Fish converge in evolution to assimilate to dark water
A study published in the open access journal PLOS Biology has combined genetic analysis with an ambitious 19-year-long selection experiment in order to follow the evolution of a single color-vision gene in fish. The findings show that the mechanisms of adaptive evolution may actually be more predictable than previously thought.
For over 12,000 years, species of three-spined stickleback fish have flourished in the hundreds of freshwater lakes off the coast of British Columbia. Interestingly, these fish have branched out and formed independently evolving populations within their lakes.
All of these lakes can be broadly classified as either “clearwater” or “blackwater.” In clearwater lakes, full spectrum light is able to pass through the water relatively unimpeded, making visibility much easier for eyes such as our own. In blackwater lakes, most of the visible light is absorbed, creating an almost nocturnal environment where only dim, red-shifted light is able to get through.
The opsin protein SWS2 is sensitive to blue light, and can be found in the cone cells responsible for color vision in stickleback retina. Previous studies have show that amino acids changes in this protein allow it to be “tuned” to make it more sensitive to either the blue or red end of the light spectrum.

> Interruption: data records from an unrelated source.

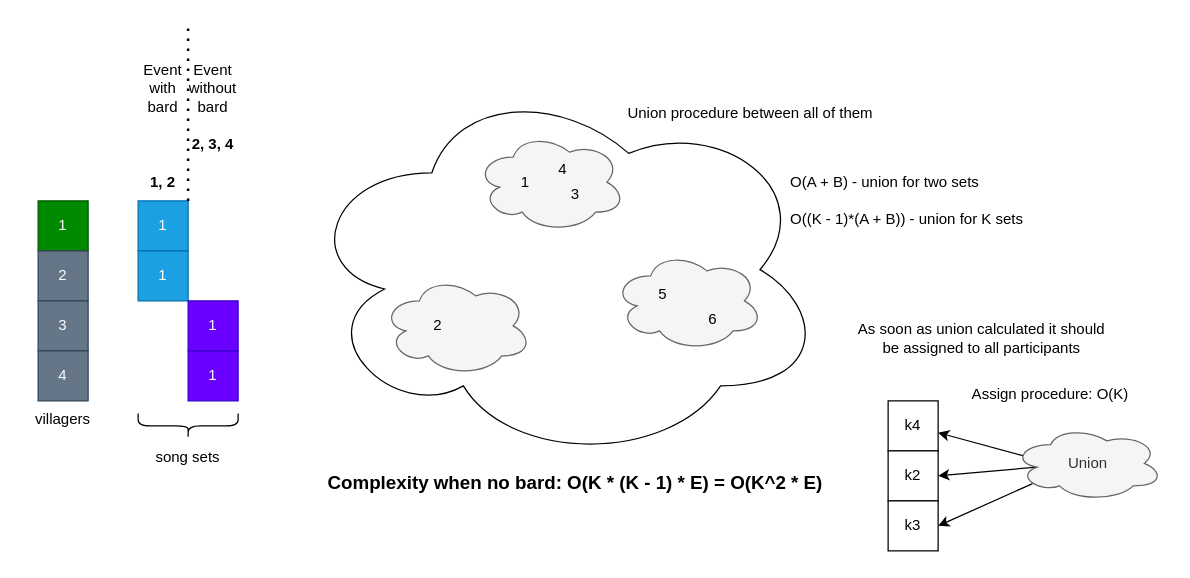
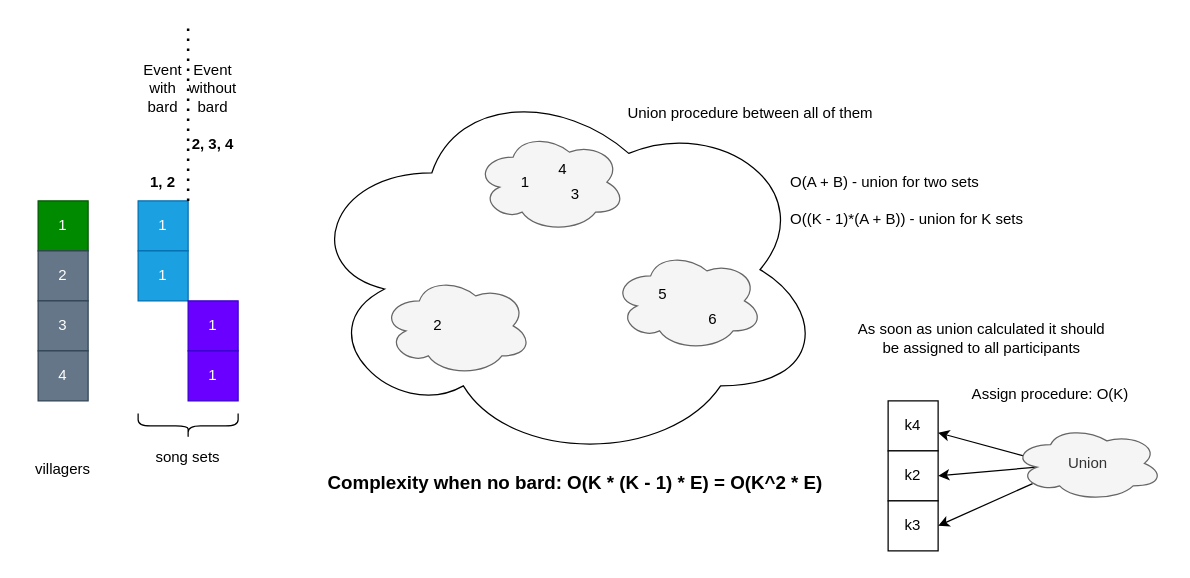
  <mxCell id="0" />
  <mxCell id="1" parent="0" />
  <mxCell id="2" value="" style="ellipse;shape=cloud;whiteSpace=wrap;html=1;" vertex="1" parent="1"><mxGeometry x="240" y="60" width="420" height="310" as="geometry" /></mxCell>
  <mxCell id="3" value="1" style="rounded=0;whiteSpace=wrap;html=1;fillColor=#008a00;fontColor=#ffffff;strokeColor=#005700;" vertex="1" parent="1"><mxGeometry x="30" y="160" width="40" height="40" as="geometry" /></mxCell>
  <mxCell id="4" value="2" style="rounded=0;whiteSpace=wrap;html=1;fillColor=#647687;fontColor=#ffffff;strokeColor=#314354;" vertex="1" parent="1"><mxGeometry x="30" y="200" width="40" height="40" as="geometry" /></mxCell>
  <mxCell id="5" value="3" style="rounded=0;whiteSpace=wrap;html=1;fillColor=#647687;fontColor=#ffffff;strokeColor=#314354;" vertex="1" parent="1"><mxGeometry x="30" y="240" width="40" height="40" as="geometry" /></mxCell>
  <mxCell id="6" value="4" style="rounded=0;whiteSpace=wrap;html=1;fillColor=#647687;fontColor=#ffffff;strokeColor=#314354;" vertex="1" parent="1"><mxGeometry x="30" y="280" width="40" height="40" as="geometry" /></mxCell>
  <mxCell id="7" value="1" style="rounded=0;whiteSpace=wrap;html=1;fillColor=#1ba1e2;fontColor=#ffffff;strokeColor=#006EAF;" vertex="1" parent="1"><mxGeometry x="110" y="160" width="40" height="40" as="geometry" /></mxCell>
  <mxCell id="8" value="1" style="rounded=0;whiteSpace=wrap;html=1;fillColor=#1ba1e2;fontColor=#ffffff;strokeColor=#006EAF;" vertex="1" parent="1"><mxGeometry x="110" y="200" width="40" height="40" as="geometry" /></mxCell>
  <mxCell id="9" value="1" style="rounded=0;whiteSpace=wrap;html=1;fillColor=#6a00ff;fontColor=#ffffff;strokeColor=#3700CC;" vertex="1" parent="1"><mxGeometry x="150" y="240" width="40" height="40" as="geometry" /></mxCell>
  <mxCell id="10" value="1" style="rounded=0;whiteSpace=wrap;html=1;fillColor=#6a00ff;fontColor=#ffffff;strokeColor=#3700CC;" vertex="1" parent="1"><mxGeometry x="150" y="280" width="40" height="40" as="geometry" /></mxCell>
  <mxCell id="11" value="1, 2" style="text;html=1;strokeColor=none;fillColor=none;align=center;verticalAlign=middle;whiteSpace=wrap;rounded=0;fontStyle=1" vertex="1" parent="1"><mxGeometry x="110" y="130" width="40" height="30" as="geometry" /></mxCell>
  <mxCell id="12" value="2, 3, 4" style="text;html=1;strokeColor=none;fillColor=none;align=center;verticalAlign=middle;whiteSpace=wrap;rounded=0;fontStyle=1" vertex="1" parent="1"><mxGeometry x="150" y="100" width="40" height="30" as="geometry" /></mxCell>
  <mxCell id="13" value="" style="ellipse;shape=cloud;whiteSpace=wrap;html=1;fillColor=#f5f5f5;fontColor=#333333;strokeColor=#666666;" vertex="1" parent="1"><mxGeometry x="380" y="105" width="120" height="80" as="geometry" /></mxCell>
  <mxCell id="14" value="1" style="text;html=1;strokeColor=none;fillColor=none;align=center;verticalAlign=middle;whiteSpace=wrap;rounded=0;" vertex="1" parent="1"><mxGeometry x="390" y="130" width="60" height="30" as="geometry" /></mxCell>
  <mxCell id="15" value="3" style="text;html=1;strokeColor=none;fillColor=none;align=center;verticalAlign=middle;whiteSpace=wrap;rounded=0;" vertex="1" parent="1"><mxGeometry x="430" y="140" width="60" height="30" as="geometry" /></mxCell>
  <mxCell id="16" value="4" style="text;html=1;strokeColor=none;fillColor=none;align=center;verticalAlign=middle;whiteSpace=wrap;rounded=0;" vertex="1" parent="1"><mxGeometry x="420" y="120" width="60" height="30" as="geometry" /></mxCell>
  <mxCell id="17" value="" style="ellipse;shape=cloud;whiteSpace=wrap;html=1;fillColor=#f5f5f5;fontColor=#333333;strokeColor=#666666;" vertex="1" parent="1"><mxGeometry x="305" y="220" width="120" height="80" as="geometry" /></mxCell>
  <mxCell id="18" value="" style="ellipse;shape=cloud;whiteSpace=wrap;html=1;fillColor=#f5f5f5;fontColor=#333333;strokeColor=#666666;" vertex="1" parent="1"><mxGeometry x="490" y="200" width="120" height="80" as="geometry" /></mxCell>
  <mxCell id="19" value="2" style="text;html=1;strokeColor=none;fillColor=none;align=center;verticalAlign=middle;whiteSpace=wrap;rounded=0;" vertex="1" parent="1"><mxGeometry x="320" y="245" width="60" height="30" as="geometry" /></mxCell>
  <mxCell id="20" value="5" style="text;html=1;strokeColor=none;fillColor=none;align=center;verticalAlign=middle;whiteSpace=wrap;rounded=0;" vertex="1" parent="1"><mxGeometry x="500" y="220" width="60" height="30" as="geometry" /></mxCell>
  <mxCell id="21" value="6" style="text;html=1;strokeColor=none;fillColor=none;align=center;verticalAlign=middle;whiteSpace=wrap;rounded=0;" vertex="1" parent="1"><mxGeometry x="540" y="240" width="60" height="30" as="geometry" /></mxCell>
  <mxCell id="22" value="Union procedure between all of them" style="text;html=1;strokeColor=none;fillColor=none;align=center;verticalAlign=middle;whiteSpace=wrap;rounded=0;" vertex="1" parent="1"><mxGeometry x="500" y="75" width="200" height="30" as="geometry" /></mxCell>
  <mxCell id="23" value="O(A + B) - union for two sets" style="text;html=1;strokeColor=none;fillColor=none;align=left;verticalAlign=middle;whiteSpace=wrap;rounded=0;" vertex="1" parent="1"><mxGeometry x="630" y="130" width="170" height="30" as="geometry" /></mxCell>
  <mxCell id="24" value="O((K - 1)*(A + B)) - union for K sets" style="text;html=1;strokeColor=none;fillColor=none;align=left;verticalAlign=middle;whiteSpace=wrap;rounded=0;" vertex="1" parent="1"><mxGeometry x="630" y="160" width="240" height="30" as="geometry" /></mxCell>
- <mxCell id="25" value="villagers" style="text;html=1;strokeColor=none;fillColor=none;align=center;verticalAlign=middle;whiteSpace=wrap;rounded=0;" vertex="1" parent="1"><mxGeometry x="20" y="320" width="60" height="30" as="geometry" /></mxCell>
+ <mxCell id="25" value="villagers" style="text;html=1;strokeColor=none;fillColor=none;align=center;verticalAlign=middle;whiteSpace=wrap;rounded=0;" vertex="1" parent="1"><mxGeometry x="20" y="360" width="60" height="30" as="geometry" /></mxCell>
  <mxCell id="26" value="song sets" style="text;html=1;strokeColor=none;fillColor=none;align=center;verticalAlign=middle;whiteSpace=wrap;rounded=0;" vertex="1" parent="1"><mxGeometry x="110" y="350" width="80" height="30" as="geometry" /></mxCell>
  <mxCell id="27" value="" style="shape=curlyBracket;whiteSpace=wrap;html=1;rounded=1;flipH=1;rotation=90;" vertex="1" parent="1"><mxGeometry x="140" y="300" width="20" height="80" as="geometry" /></mxCell>
  <mxCell id="28" value="Event without bard" style="text;html=1;strokeColor=none;fillColor=none;align=center;verticalAlign=middle;whiteSpace=wrap;rounded=0;" vertex="1" parent="1"><mxGeometry x="150" y="40" width="40" height="60" as="geometry" /></mxCell>
  <mxCell id="29" value="Event with bard" style="text;html=1;strokeColor=none;fillColor=none;align=center;verticalAlign=middle;whiteSpace=wrap;rounded=0;" vertex="1" parent="1"><mxGeometry x="110" y="40" width="40" height="60" as="geometry" /></mxCell>
  <mxCell id="30" value="" style="endArrow=none;dashed=1;html=1;dashPattern=1 3;strokeWidth=2;rounded=0;exitX=1;exitY=0;exitDx=0;exitDy=0;" edge="1" parent="1" source="7"><mxGeometry width="50" height="50" relative="1" as="geometry"><mxPoint x="130" y="20" as="sourcePoint" /><mxPoint x="150" y="20" as="targetPoint" /></mxGeometry></mxCell>
  <mxCell id="31" value="As soon as union calculated it should be assigned to all participants" style="text;html=1;strokeColor=none;fillColor=none;align=center;verticalAlign=middle;whiteSpace=wrap;rounded=0;" vertex="1" parent="1"><mxGeometry x="680" y="240" width="210" height="60" as="geometry" /></mxCell>
  <mxCell id="32" value="k4" style="rounded=0;whiteSpace=wrap;html=1;" vertex="1" parent="1"><mxGeometry x="710" y="320" width="40" height="40" as="geometry" /></mxCell>
  <mxCell id="33" value="k2" style="rounded=0;whiteSpace=wrap;html=1;" vertex="1" parent="1"><mxGeometry x="710" y="360" width="40" height="40" as="geometry" /></mxCell>
  <mxCell id="34" value="k3" style="rounded=0;whiteSpace=wrap;html=1;" vertex="1" parent="1"><mxGeometry x="710" y="400" width="40" height="40" as="geometry" /></mxCell>
  <mxCell id="35" style="rounded=0;orthogonalLoop=1;jettySize=auto;html=1;exitX=0.07;exitY=0.4;exitDx=0;exitDy=0;exitPerimeter=0;" edge="1" parent="1" source="38" target="32"><mxGeometry relative="1" as="geometry" /></mxCell>
  <mxCell id="36" style="rounded=0;orthogonalLoop=1;jettySize=auto;html=1;exitX=0.16;exitY=0.55;exitDx=0;exitDy=0;exitPerimeter=0;entryX=1;entryY=0.5;entryDx=0;entryDy=0;" edge="1" parent="1" source="38" target="33"><mxGeometry relative="1" as="geometry" /></mxCell>
  <mxCell id="37" style="rounded=0;orthogonalLoop=1;jettySize=auto;html=1;exitX=0.13;exitY=0.77;exitDx=0;exitDy=0;exitPerimeter=0;entryX=1;entryY=0.5;entryDx=0;entryDy=0;" edge="1" parent="1" source="38" target="34"><mxGeometry relative="1" as="geometry" /></mxCell>
  <mxCell id="38" value="Union" style="ellipse;shape=cloud;whiteSpace=wrap;html=1;fillColor=#f5f5f5;fontColor=#333333;strokeColor=#666666;" vertex="1" parent="1"><mxGeometry x="810" y="340" width="120" height="60" as="geometry" /></mxCell>
  <mxCell id="39" value="Assign procedure: O(K)" style="text;html=1;strokeColor=none;fillColor=none;align=center;verticalAlign=middle;whiteSpace=wrap;rounded=0;" vertex="1" parent="1"><mxGeometry x="760" y="300" width="160" height="30" as="geometry" /></mxCell>
  <mxCell id="40" value="Complexity when no bard: O(K * (K - 1) * E) = O(K^2 * E)" style="text;html=1;strokeColor=none;fillColor=none;align=left;verticalAlign=middle;whiteSpace=wrap;rounded=0;fontSize=15;fontStyle=1" vertex="1" parent="1"><mxGeometry x="260" y="370" width="410" height="30" as="geometry" /></mxCell>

In this study, researchers compared the genetic sequences of SWS2 from marine, clearwater, and blackwater sticklebacks. Included in this group was a population of blackwater fish that the scientists had transplanted into an empty clearwater lake 19 years before, leaving them there to evolve.
Through genetic analysis, they found that the pattern of genetic changes in SWS2 in blackwater sticklebacks showed there had been a very strong selection for red-shift tuning. This means blackwater sticklebacks quickly evolved to see better in dark water. Not surprisingly, this adaption was not seen in clearwater sticklebacks.
The research team also found that the blackwater fish they had transplanted to a clearwater lake 19 years prior actually expressed a similar natural selection – except this time with the SWS2 becoming more sensitive to the abundant blue light in the clearwater lake. After only 13 generations, a significant portion of the population contained alternative versions of the gene that shifted to blue light sensitivity. These results show how remarkably fast this selective pressure can work.
Finally, the researchers also compared their stickleback results to other studies on the opsin genes of two related species of fish. The Bluefin killifish and black bream are distantly related to sticklebacks – separating on the evolutionary tree millions of years ago. These fish had also adapted to both blackwater and clearwater habitats.
Despite their distant relation, the researchers found two of the same genetic changes seen in stickleback SWS2 also show up in the SWS2 genes of these fish species. Because these same genetic changes occurred separately in their ancestor and in the sticklebacks, this is a perfect example of convergent evolution occurring over vastly different time scales (19 years versus millions of years).
David Marques of the University of Victoria believes that the data “show that evolutionary ‘tinkering’ with a limited set of tools can lead to convergent ‘solutions’ to common problems both within species and between widely separated groups.” In other words, evolution may occur more predictably than we ever imagined.